* _Data for this task_:
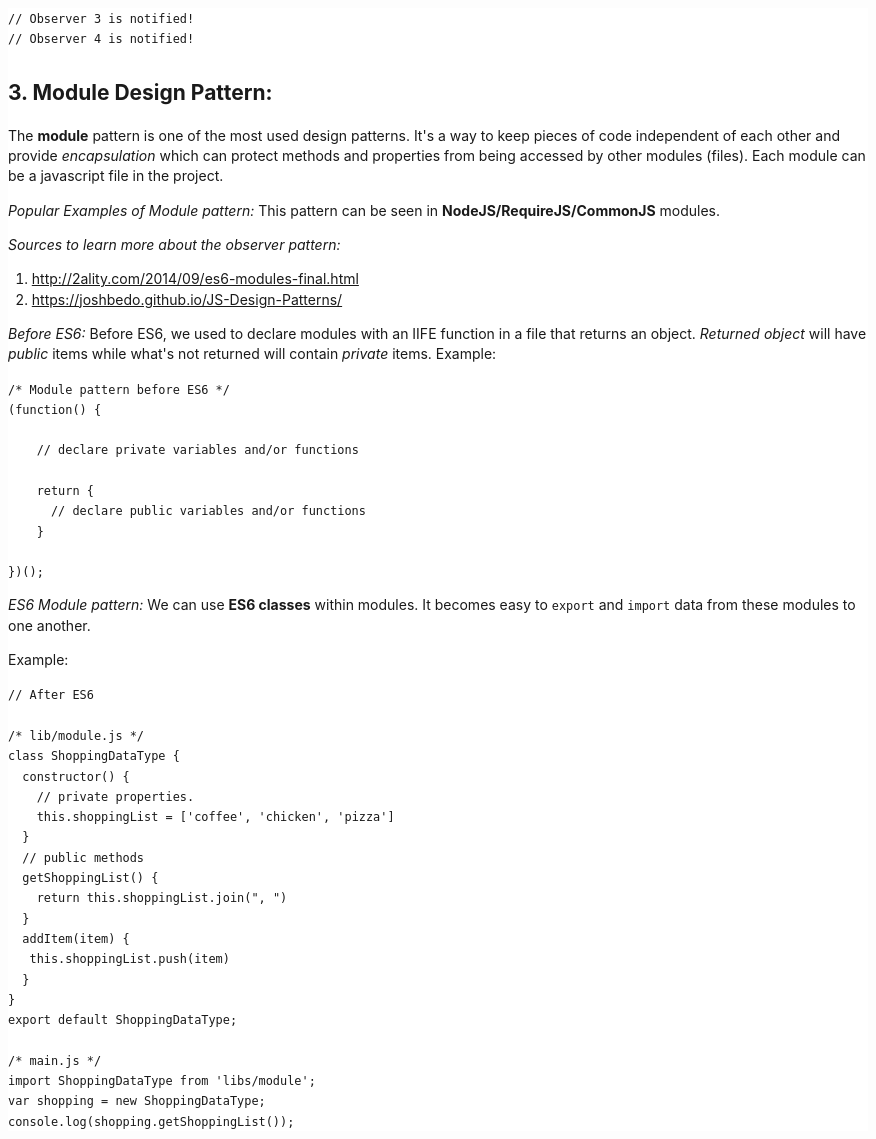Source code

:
 ```
// Observer 3 is notified!
// Observer 4 is notified!
```

## 3. Module Design Pattern:

The **module** pattern is one of the most used design patterns. It's a way to keep pieces of code independent of each other and provide *encapsulation* which can protect methods and properties from being accessed by other modules (files). Each module can be a javascript file in the project.

*Popular Examples of Module pattern:* This pattern can be seen in **NodeJS/RequireJS/CommonJS** modules.

*Sources to learn more about the observer pattern:*
1. http://2ality.com/2014/09/es6-modules-final.html
2. https://joshbedo.github.io/JS-Design-Patterns/

*Before ES6:* Before ES6, we used to declare modules with an IIFE function in a file that returns an object. *Returned object* will have *public* items while what's not returned will contain *private* items. Example:
```
/* Module pattern before ES6 */
(function() {

    // declare private variables and/or functions

    return {
      // declare public variables and/or functions
    }

})();
```

*ES6 Module pattern:* We can use **ES6 classes** within modules. It becomes easy to `export` and `import` data from these modules to one another. 

Example:
```
// After ES6

/* lib/module.js */
class ShoppingDataType {
  constructor() {
    // private properties.
    this.shoppingList = ['coffee', 'chicken', 'pizza']
  }
  // public methods
  getShoppingList() {
    return this.shoppingList.join(", ")
  }
  addItem(item) {
   this.shoppingList.push(item)
  }
}
export default ShoppingDataType;

/* main.js */
import ShoppingDataType from 'libs/module';
var shopping = new ShoppingDataType;
console.log(shopping.getShoppingList());
```
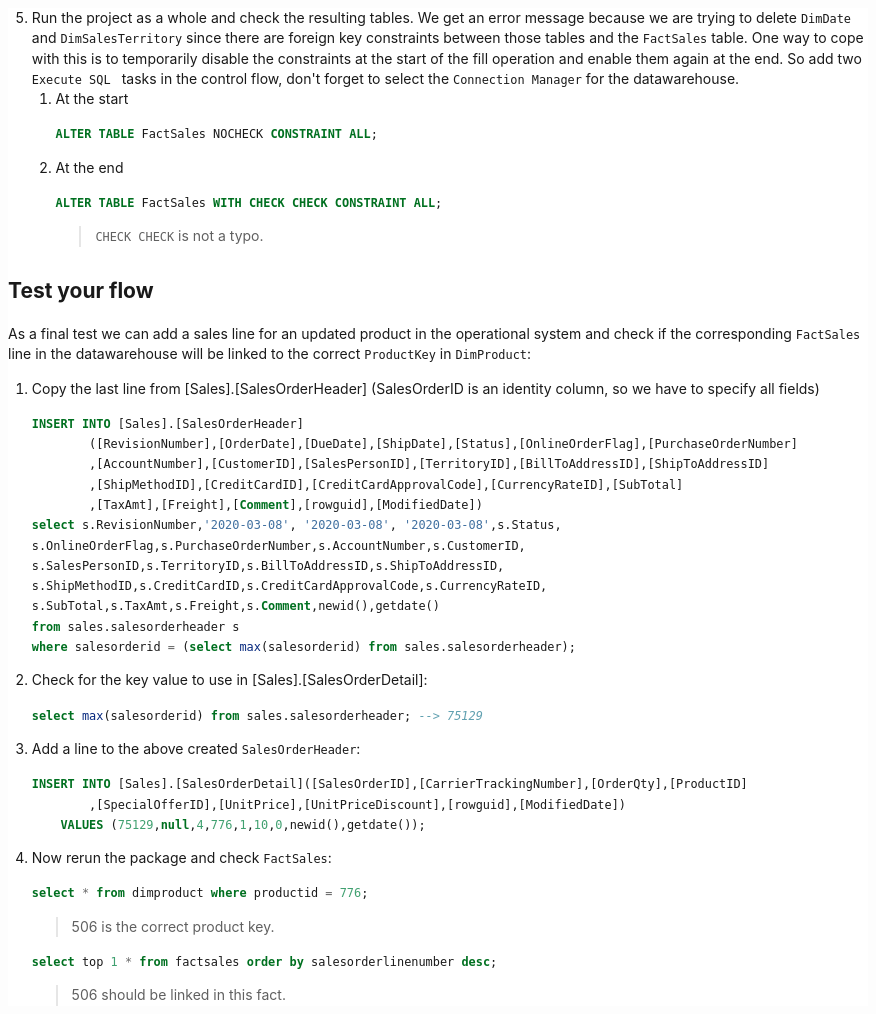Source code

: 5. Run the project as a whole and check the resulting tables. We get an error message because we are trying to delete `DimDate` and `DimSalesTerritory` since there are foreign key constraints between those tables and the `FactSales` table. One way to cope with this is to temporarily disable the constraints at the start of the fill operation and enable them again at the end. So add two `Execute SQL ` tasks in the control flow, don't forget to select the `Connection Manager` for the datawarehouse.
    1. At the start
        ```sql 
        ALTER TABLE FactSales NOCHECK CONSTRAINT ALL;
        ```
    2. At the end
        ```sql
        ALTER TABLE FactSales WITH CHECK CHECK CONSTRAINT ALL;
        ```
        > `CHECK CHECK` is not a typo.

## Test your flow
As a final test we can add a sales line for an updated product in the operational system and check if the corresponding `FactSales` line in the datawarehouse will be linked to the correct `ProductKey` in `DimProduct`:

1. Copy the last line from [Sales].[SalesOrderHeader] (SalesOrderID is an identity column, so we have to specify all fields)
    ```sql
    INSERT INTO [Sales].[SalesOrderHeader]
            ([RevisionNumber],[OrderDate],[DueDate],[ShipDate],[Status],[OnlineOrderFlag],[PurchaseOrderNumber]
            ,[AccountNumber],[CustomerID],[SalesPersonID],[TerritoryID],[BillToAddressID],[ShipToAddressID]
            ,[ShipMethodID],[CreditCardID],[CreditCardApprovalCode],[CurrencyRateID],[SubTotal]
            ,[TaxAmt],[Freight],[Comment],[rowguid],[ModifiedDate])
    select s.RevisionNumber,'2020-03-08', '2020-03-08', '2020-03-08',s.Status,
    s.OnlineOrderFlag,s.PurchaseOrderNumber,s.AccountNumber,s.CustomerID,
    s.SalesPersonID,s.TerritoryID,s.BillToAddressID,s.ShipToAddressID,
    s.ShipMethodID,s.CreditCardID,s.CreditCardApprovalCode,s.CurrencyRateID,
    s.SubTotal,s.TaxAmt,s.Freight,s.Comment,newid(),getdate()
    from sales.salesorderheader s
    where salesorderid = (select max(salesorderid) from sales.salesorderheader);
    ```
2. Check for the key value to use in [Sales].[SalesOrderDetail]:
    ```sql
    select max(salesorderid) from sales.salesorderheader; --> 75129
    ```
3. Add a line to the above created `SalesOrderHeader`:
    ```sql
    INSERT INTO [Sales].[SalesOrderDetail]([SalesOrderID],[CarrierTrackingNumber],[OrderQty],[ProductID]
            ,[SpecialOfferID],[UnitPrice],[UnitPriceDiscount],[rowguid],[ModifiedDate])
        VALUES (75129,null,4,776,1,10,0,newid(),getdate());

    ```
4. Now rerun the package and check `FactSales`:
    ```sql
    select * from dimproduct where productid = 776;
    ```
    > 506 is the correct product key.
    ```sql
    select top 1 * from factsales order by salesorderlinenumber desc;
    ```
    > 506 should be linked in this fact.
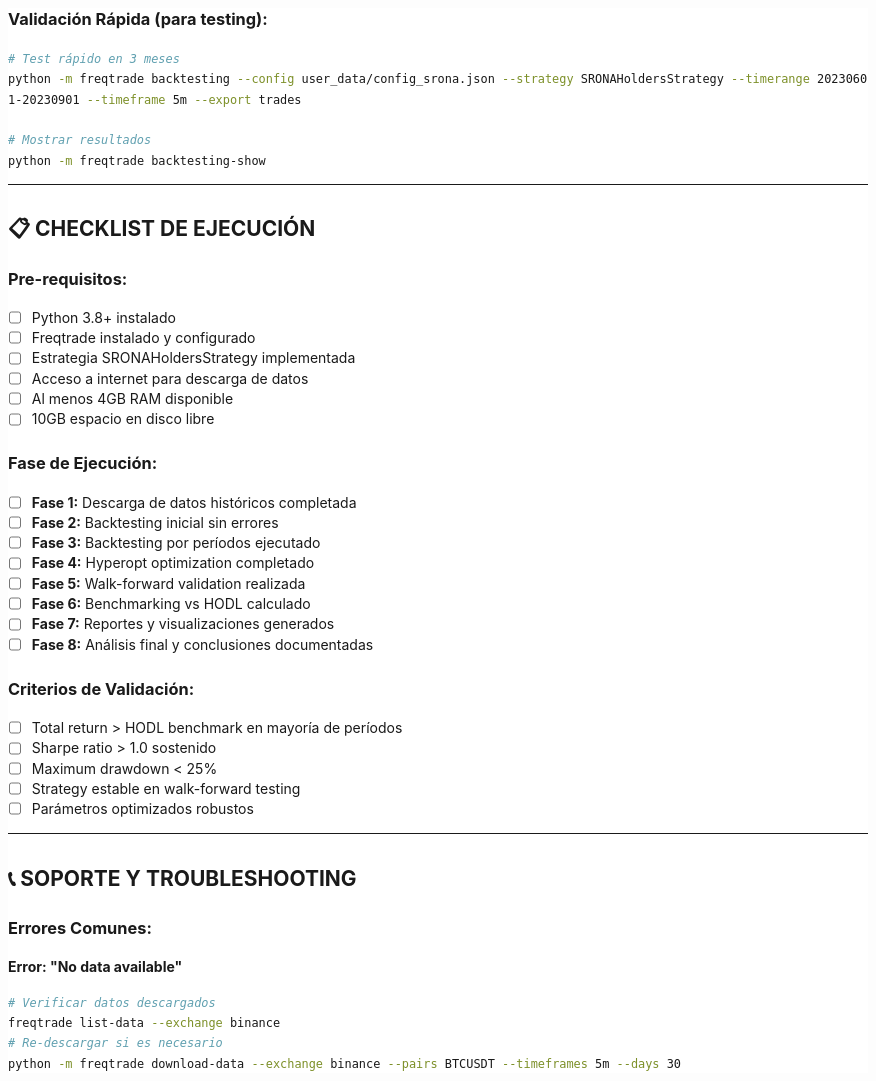 ### **Validación Rápida (para testing):**
```bash
# Test rápido en 3 meses
python -m freqtrade backtesting --config user_data/config_srona.json --strategy SRONAHoldersStrategy --timerange 20230601-20230901 --timeframe 5m --export trades

# Mostrar resultados
python -m freqtrade backtesting-show
```

---

## 📋 **CHECKLIST DE EJECUCIÓN**

### **Pre-requisitos:**
- [ ] Python 3.8+ instalado
- [ ] Freqtrade instalado y configurado
- [ ] Estrategia SRONAHoldersStrategy implementada
- [ ] Acceso a internet para descarga de datos
- [ ] Al menos 4GB RAM disponible
- [ ] 10GB espacio en disco libre

### **Fase de Ejecución:**
- [ ] **Fase 1:** Descarga de datos históricos completada
- [ ] **Fase 2:** Backtesting inicial sin errores
- [ ] **Fase 3:** Backtesting por períodos ejecutado
- [ ] **Fase 4:** Hyperopt optimization completado
- [ ] **Fase 5:** Walk-forward validation realizada
- [ ] **Fase 6:** Benchmarking vs HODL calculado
- [ ] **Fase 7:** Reportes y visualizaciones generados
- [ ] **Fase 8:** Análisis final y conclusiones documentadas

### **Criterios de Validación:**
- [ ] Total return > HODL benchmark en mayoría de períodos
- [ ] Sharpe ratio > 1.0 sostenido
- [ ] Maximum drawdown < 25%
- [ ] Strategy estable en walk-forward testing
- [ ] Parámetros optimizados robustos

---

## 📞 **SOPORTE Y TROUBLESHOOTING**

### **Errores Comunes:**

**Error: "No data available"**
```bash
# Verificar datos descargados
freqtrade list-data --exchange binance
# Re-descargar si es necesario
python -m freqtrade download-data --exchange binance --pairs BTCUSDT --timeframes 5m --days 30
```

* _What this task involves_: Set the data above down again exactly as given, with no pictures.

* _Solution to this problem_:
Source code

:
 ```
// Observer 3 is notified!
// Observer 4 is notified!
```

## 3. Module Design Pattern:

The **module** pattern is one of the most used design patterns. It's a way to keep pieces of code independent of each other and provide *encapsulation* which can protect methods and properties from being accessed by other modules (files). Each module can be a javascript file in the project.

*Popular Examples of Module pattern:* This pattern can be seen in **NodeJS/RequireJS/CommonJS** modules.

*Sources to learn more about the observer pattern:*
1. http://2ality.com/2014/09/es6-modules-final.html
2. https://joshbedo.github.io/JS-Design-Patterns/

*Before ES6:* Before ES6, we used to declare modules with an IIFE function in a file that returns an object. *Returned object* will have *public* items while what's not returned will contain *private* items. Example:
```
/* Module pattern before ES6 */
(function() {

    // declare private variables and/or functions

    return {
      // declare public variables and/or functions
    }

})();
```

*ES6 Module pattern:* We can use **ES6 classes** within modules. It becomes easy to `export` and `import` data from these modules to one another. 

Example:
```
// After ES6

/* lib/module.js */
class ShoppingDataType {
  constructor() {
    // private properties.
    this.shoppingList = ['coffee', 'chicken', 'pizza']
  }
  // public methods
  getShoppingList() {
    return this.shoppingList.join(", ")
  }
  addItem(item) {
   this.shoppingList.push(item)
  }
}
export default ShoppingDataType;

/* main.js */
import ShoppingDataType from 'libs/module';
var shopping = new ShoppingDataType;
console.log(shopping.getShoppingList());
```
Source code

: 5. Run the project as a whole and check the resulting tables. We get an error message because we are trying to delete `DimDate` and `DimSalesTerritory` since there are foreign key constraints between those tables and the `FactSales` table. One way to cope with this is to temporarily disable the constraints at the start of the fill operation and enable them again at the end. So add two `Execute SQL ` tasks in the control flow, don't forget to select the `Connection Manager` for the datawarehouse.
    1. At the start
        ```sql 
        ALTER TABLE FactSales NOCHECK CONSTRAINT ALL;
        ```
    2. At the end
        ```sql
        ALTER TABLE FactSales WITH CHECK CHECK CONSTRAINT ALL;
        ```
        > `CHECK CHECK` is not a typo.

## Test your flow
As a final test we can add a sales line for an updated product in the operational system and check if the corresponding `FactSales` line in the datawarehouse will be linked to the correct `ProductKey` in `DimProduct`:

1. Copy the last line from [Sales].[SalesOrderHeader] (SalesOrderID is an identity column, so we have to specify all fields)
    ```sql
    INSERT INTO [Sales].[SalesOrderHeader]
            ([RevisionNumber],[OrderDate],[DueDate],[ShipDate],[Status],[OnlineOrderFlag],[PurchaseOrderNumber]
            ,[AccountNumber],[CustomerID],[SalesPersonID],[TerritoryID],[BillToAddressID],[ShipToAddressID]
            ,[ShipMethodID],[CreditCardID],[CreditCardApprovalCode],[CurrencyRateID],[SubTotal]
            ,[TaxAmt],[Freight],[Comment],[rowguid],[ModifiedDate])
    select s.RevisionNumber,'2020-03-08', '2020-03-08', '2020-03-08',s.Status,
    s.OnlineOrderFlag,s.PurchaseOrderNumber,s.AccountNumber,s.CustomerID,
    s.SalesPersonID,s.TerritoryID,s.BillToAddressID,s.ShipToAddressID,
    s.ShipMethodID,s.CreditCardID,s.CreditCardApprovalCode,s.CurrencyRateID,
    s.SubTotal,s.TaxAmt,s.Freight,s.Comment,newid(),getdate()
    from sales.salesorderheader s
    where salesorderid = (select max(salesorderid) from sales.salesorderheader);
    ```
2. Check for the key value to use in [Sales].[SalesOrderDetail]:
    ```sql
    select max(salesorderid) from sales.salesorderheader; --> 75129
    ```
3. Add a line to the above created `SalesOrderHeader`:
    ```sql
    INSERT INTO [Sales].[SalesOrderDetail]([SalesOrderID],[CarrierTrackingNumber],[OrderQty],[ProductID]
            ,[SpecialOfferID],[UnitPrice],[UnitPriceDiscount],[rowguid],[ModifiedDate])
        VALUES (75129,null,4,776,1,10,0,newid(),getdate());

    ```
4. Now rerun the package and check `FactSales`:
    ```sql
    select * from dimproduct where productid = 776;
    ```
    > 506 is the correct product key.
    ```sql
    select top 1 * from factsales order by salesorderlinenumber desc;
    ```
    > 506 should be linked in this fact.
 ### **Validación Rápida (para testing):**
```bash
# Test rápido en 3 meses
python -m freqtrade backtesting --config user_data/config_srona.json --strategy SRONAHoldersStrategy --timerange 20230601-20230901 --timeframe 5m --export trades

# Mostrar resultados
python -m freqtrade backtesting-show
```

---

## 📋 **CHECKLIST DE EJECUCIÓN**

### **Pre-requisitos:**
- [ ] Python 3.8+ instalado
- [ ] Freqtrade instalado y configurado
- [ ] Estrategia SRONAHoldersStrategy implementada
- [ ] Acceso a internet para descarga de datos
- [ ] Al menos 4GB RAM disponible
- [ ] 10GB espacio en disco libre

### **Fase de Ejecución:**
- [ ] **Fase 1:** Descarga de datos históricos completada
- [ ] **Fase 2:** Backtesting inicial sin errores
- [ ] **Fase 3:** Backtesting por períodos ejecutado
- [ ] **Fase 4:** Hyperopt optimization completado
- [ ] **Fase 5:** Walk-forward validation realizada
- [ ] **Fase 6:** Benchmarking vs HODL calculado
- [ ] **Fase 7:** Reportes y visualizaciones generados
- [ ] **Fase 8:** Análisis final y conclusiones documentadas

### **Criterios de Validación:**
- [ ] Total return > HODL benchmark en mayoría de períodos
- [ ] Sharpe ratio > 1.0 sostenido
- [ ] Maximum drawdown < 25%
- [ ] Strategy estable en walk-forward testing
- [ ] Parámetros optimizados robustos

---

## 📞 **SOPORTE Y TROUBLESHOOTING**

### **Errores Comunes:**

**Error: "No data available"**
```bash
# Verificar datos descargados
freqtrade list-data --exchange binance
# Re-descargar si es necesario
python -m freqtrade download-data --exchange binance --pairs BTCUSDT --timeframes 5m --days 30
```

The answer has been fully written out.